Faleceu na manhã do dia a seguir e ter completado 87 anos, no Hospital S. Francisco Xavier em Lisboa devido a prolongada doença cardiovascular, a antiga bailarina do Ballet Gulbenkian, Benardette Pessanha.
Era uma pessoa discreta, mas foi fundamental na dança no nosso país numa época de enormes constrangimentos em Portugal. Foi uma das nove pessoas que fundaram o Grupo Experimental de Ballet, em 1961, que viria a dar origem ao Ballet Gulbenkian.
Oriunda do pioneiro Círculo de Iniciação Coreográfica, fundado e dirigido por Margarida de Abreu (1915-2006) nos anos 40, a bailarina fez parte do elenco do Grupo de bailados Portugueses Verde Gaio, de vários grupos independentes que percorreram o mundo divulgando as nossas danças e, finalmente, foi um dos nove membros fundadores do Grupo Experimental de Ballet (GEB), em 1961. Dele sairiam o grupo Gulbenkian de Bailado (GGB), em 1965 e o Ballet Gulbenkian, em 1975.
Bernardette Pessanha começou por ser bailarina, ensaiadora e assistente do mestre Norman Dixon, no GEB. Depois foi assistente dos coreógrafos Walter Gore e Milko Sparemblek, no GGB e de Jorge Salavisa no BG.
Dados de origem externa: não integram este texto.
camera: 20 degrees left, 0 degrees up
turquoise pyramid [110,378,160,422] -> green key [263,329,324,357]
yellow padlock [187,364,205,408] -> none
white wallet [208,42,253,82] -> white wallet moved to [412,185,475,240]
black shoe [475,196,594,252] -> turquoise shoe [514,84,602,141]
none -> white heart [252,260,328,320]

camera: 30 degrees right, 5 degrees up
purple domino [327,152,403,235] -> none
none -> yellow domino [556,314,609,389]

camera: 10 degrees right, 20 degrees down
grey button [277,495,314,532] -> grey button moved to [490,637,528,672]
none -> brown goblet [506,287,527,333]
Durante mais de duas décadas e meia trabalhou em estreita colaboração com prestigiados artistas da dança residentes e que visitaram o Ballet Gulbenkian, designadamente com coreógrafos de nomeada que lhe confiaram os seus bailados para remontagem. Dançou obras de grande importância histórica para a dança portuguesa, tais como “Homenagem a Florbela” (1962), e muitas criações de Águeda Sena (“Crime da Aldeia Velha”) e Carlos Trincheiras (“O Lodo”). Apareceu em muitos programas de dança na RTP e participou em alguns filmes.
Reformou-se em 1992 tendo, então, deixado o BG e a FCG.
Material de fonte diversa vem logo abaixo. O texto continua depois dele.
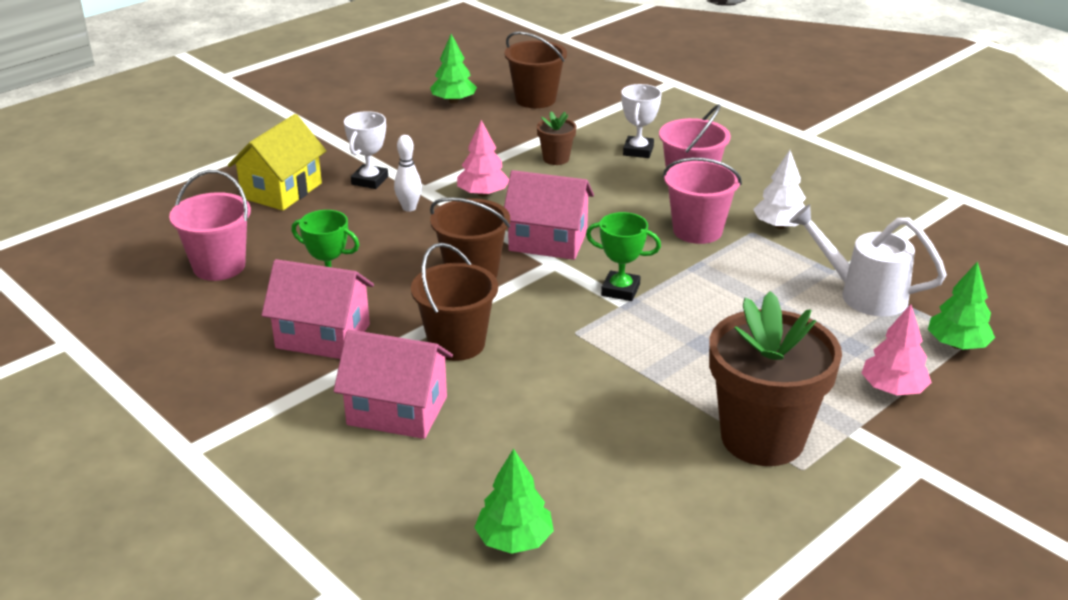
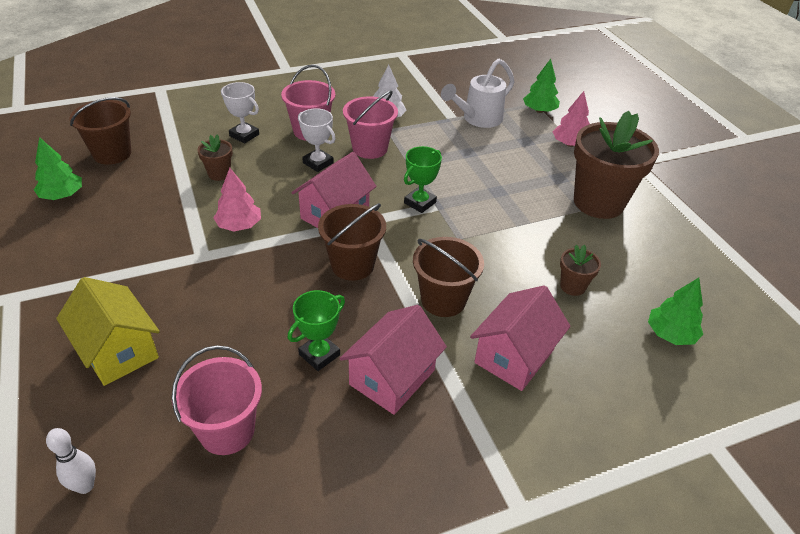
camera: 70 degrees left, 10 degrees up
white trophy [344,111,388,189] -> white trophy moved to [298,108,336,172]
white bowling pin [394,135,422,212] -> white bowling pin moved to [46,428,96,494]
none -> brown flower pot [560,245,601,296]

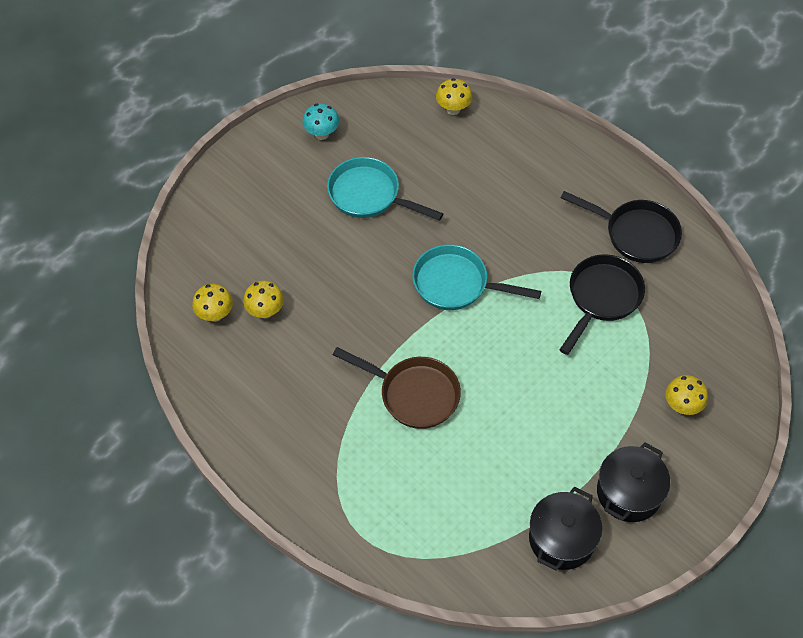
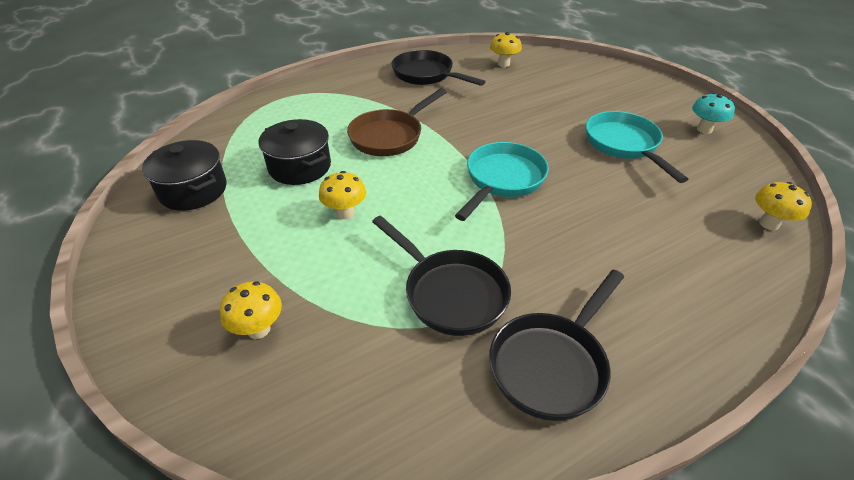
camera: 105 degrees right, 15 degrees down
yellow mushroom [243,281,284,319] -> yellow mushroom moved to [319,171,366,219]
turquoise pan [327,157,444,221] -> turquoise pan turned 60 degrees counterclockwise [586,111,688,183]
black pot [597,442,670,522] -> black pot moved to [259,119,331,185]
none -> black pan [392,50,486,86]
Bailarina, ensaiadora e assistente de direcção artística, algarvia de nascimento (Faro, 4 de Fevereiro 1928) Bernardete Pessanha Santos diplomou-se em 1950 no Conservatório Nacional, na classe de Margarida de Abreu, com a classificação de 18 valores.
Foi uma das bailarinas pioneiras do Círculo de Iniciação Coreográfica de Margarida de Abreu, tendo, nessa altura, sido retratada pelo famoso pintor Eduardo Malta (1900-1967).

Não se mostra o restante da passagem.